The display control unit 1505 achieves its function by, for example, the CPU 301 executing a program recorded on the ROM 302, the RAM 303, the HD 305, the FD 307, or the like shown in FIG. 3.

Thus, it becomes possible to instantaneously recognize that the two-dimensional projected image displayed is an image three-dimensionally representing a tomographic image in the region of interest ROI. Furthermore, a cross-sectional image of a portion outside the region of interest ROI can be displayed corresponding to rotation made for the two-dimensional projected image. Thus, it becomes possible to instantaneously grasp a positional relation between the two-dimensional projected image and the cross-sectional image outside the region of interest ROI.

Moreover, the region of interest ROI can be moved by designating another region of interest ROI′. When a display area outside the region of interest ROI is desired to be locally viewed, a two-dimensional projected image in the other region of interest ROI′ can be displayed. Furthermore, in the original region of interest ROI, a cross-sectional image can be displayed instead of the two-dimensional projected image, thereby improving efficiency in arithmetic operation. Moreover, the two-dimensional projected image can be maintained to be displayed in the original region of interest. Thus, when the user desires to review the two-dimensional projected image in the original region of interest ROI, the user can view the two-dimensional projected image without performing redundant operation of re-designating the region of interest ROI.

Furthermore, a three-dimensional space represented by a two-dimensional projected image can be approximated to a cube from two two-dimensional sizes (ROIw, ROIh) of the region of interest ROI. Therefore, in the case of a tomographic image of the living body H, a two-dimensional projected image suitable for displaying a spherical tissue, such as a tumor or a polyp, can be generated.

As described above, with the image display apparatus and the computer product according to the embodiment of the present invention, it is possible for the user to easily and instantaneously recognize positional relation between a two-dimensional projected image of a portion for which the user desires to locally view and a cross-sectional image around the portion. Moreover, it is possible to three-dimensionally display a local portion. Therefore, an organ or tissue inside the living body H can be viewed at various angles, thereby enabling to easily grasp a morphological feature of a lesion. As a result, accuracy in diagnosis can be improved. Particularly, it is possible to easily find a lesion, such as a malignant tumor or a polyp, existing in a region in which the lesion would otherwise be difficult to be found, thereby enabling to find a lesion or the like at an early stage.

An image displaying method described in the present embodiment can be achieved by a computer, such as a personal computer and a work station, executing a computer program provided in advance. The computer program is recorded on a computer-readable recording medium, such as an HD, an FD, a CD-ROM, a MO disk, and a DVD, and is executed by being read from the recording medium by a computer. Also, the computer program may be a transfer medium that can be distributed via a network, such as the Internet.
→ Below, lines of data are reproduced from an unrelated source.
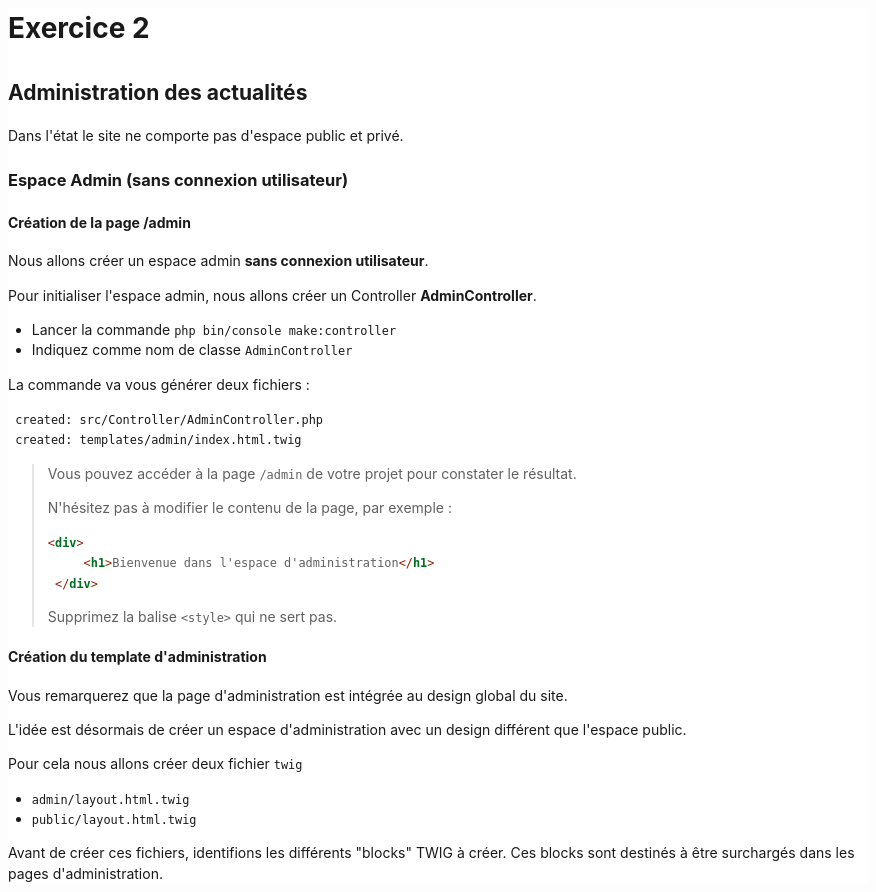 
# Exercice 2

## Administration des actualités

Dans l'état le site ne comporte pas d'espace public et privé.

### Espace Admin (sans connexion utilisateur)

#### Création de la page /admin
Nous allons créer un espace admin **sans connexion utilisateur**.
 
Pour initialiser l'espace admin, nous allons créer un Controller **AdminController**. 

* Lancer la commande `php bin/console make:controller`
* Indiquez comme nom de classe `AdminController`

La commande va vous générer deux fichiers : 
```
 created: src/Controller/AdminController.php
 created: templates/admin/index.html.twig
```

> Vous pouvez accéder à la page `/admin` de votre projet pour constater le résultat.
>
> N'hésitez pas à modifier le contenu de la page, par exemple : 
> ```html
> <div>
>      <h1>Bienvenue dans l'espace d'administration</h1>
>  </div>
> ```
> Supprimez la balise `<style>` qui ne sert pas.


#### Création du template d'administration

Vous remarquerez que la page d'administration est intégrée au design global du site.

L'idée est désormais de créer un espace d'administration avec un design différent que l'espace public.

Pour cela nous allons créer deux fichier `twig`
* `admin/layout.html.twig`
* `public/layout.html.twig`

Avant de créer ces fichiers, identifions les différents "blocks" TWIG à créer. Ces blocks sont destinés à être surchargés dans les pages d'administration.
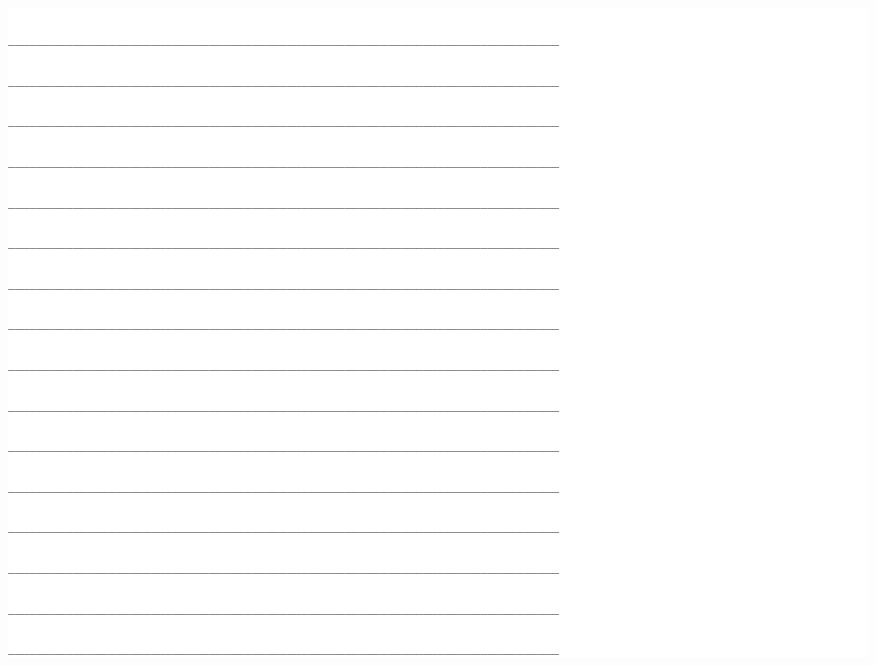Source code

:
 ```

_____________________________________________________________________________

_____________________________________________________________________________

_____________________________________________________________________________

_____________________________________________________________________________

_____________________________________________________________________________

_____________________________________________________________________________

_____________________________________________________________________________

_____________________________________________________________________________

_____________________________________________________________________________

_____________________________________________________________________________

_____________________________________________________________________________

_____________________________________________________________________________

_____________________________________________________________________________

_____________________________________________________________________________

_____________________________________________________________________________

_____________________________________________________________________________
```
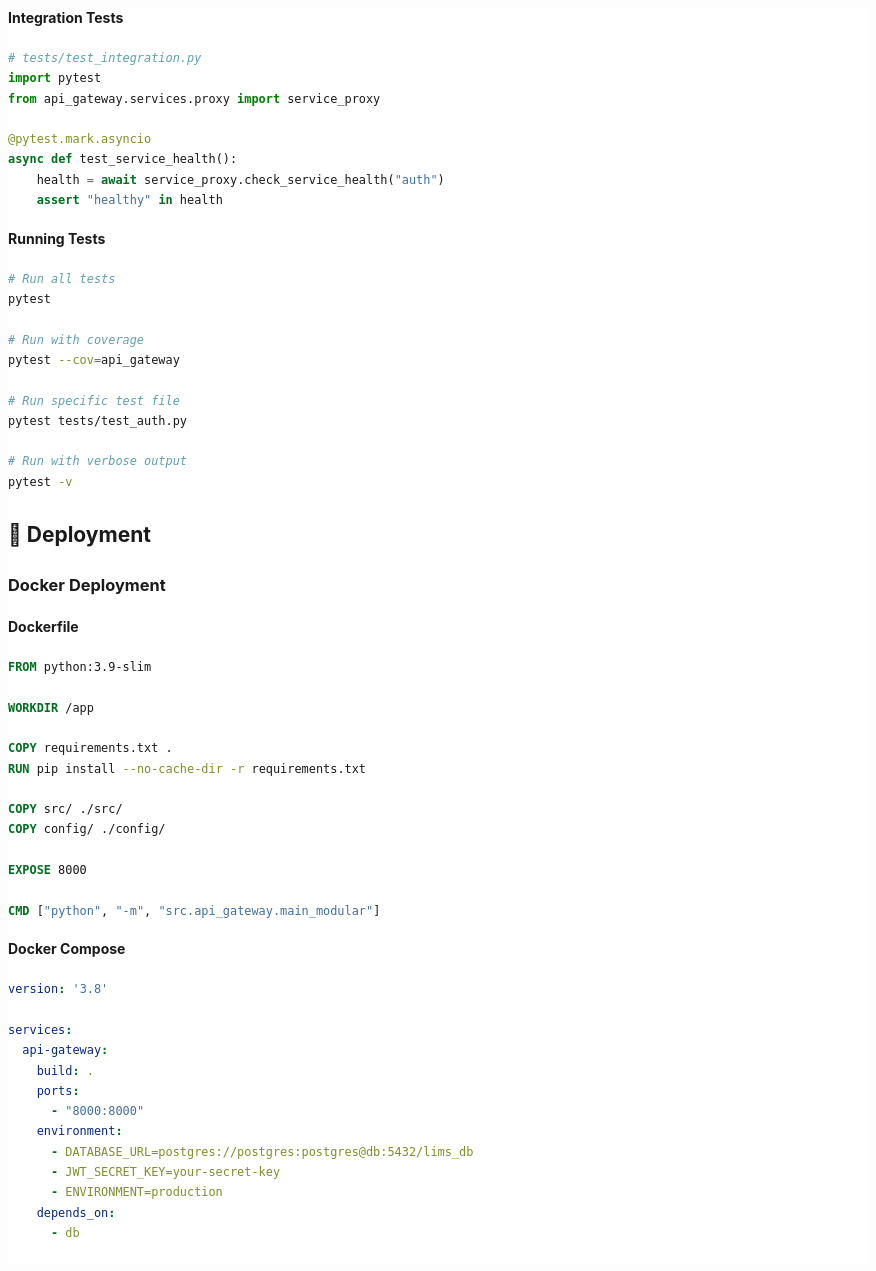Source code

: #### Integration Tests
```python
# tests/test_integration.py
import pytest
from api_gateway.services.proxy import service_proxy

@pytest.mark.asyncio
async def test_service_health():
    health = await service_proxy.check_service_health("auth")
    assert "healthy" in health
```

#### Running Tests
```bash
# Run all tests
pytest

# Run with coverage
pytest --cov=api_gateway

# Run specific test file
pytest tests/test_auth.py

# Run with verbose output
pytest -v
```

## 🚀 Deployment

### Docker Deployment

#### Dockerfile
```dockerfile
FROM python:3.9-slim

WORKDIR /app

COPY requirements.txt .
RUN pip install --no-cache-dir -r requirements.txt

COPY src/ ./src/
COPY config/ ./config/

EXPOSE 8000

CMD ["python", "-m", "src.api_gateway.main_modular"]
```

#### Docker Compose
```yaml
version: '3.8'

services:
  api-gateway:
    build: .
    ports:
      - "8000:8000"
    environment:
      - DATABASE_URL=postgres://postgres:postgres@db:5432/lims_db
      - JWT_SECRET_KEY=your-secret-key
      - ENVIRONMENT=production
    depends_on:
      - db
    
```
According to the present invention, it is possible for the user to easily and intuitively recognize positional relation between a portion in a two-dimensional projected image and a portion around the two-dimensional projected image. Moreover, it is possible to improve accuracy of diagnosis of a lesion.

Although the invention has been described with respect to a specific embodiment for a complete and clear disclosure, the appended claims are not to be thus limited but are to be construed as embodying all modifications and alternative constructions that may occur to one skilled in the art which fairly fall within the basic teaching herein set forth.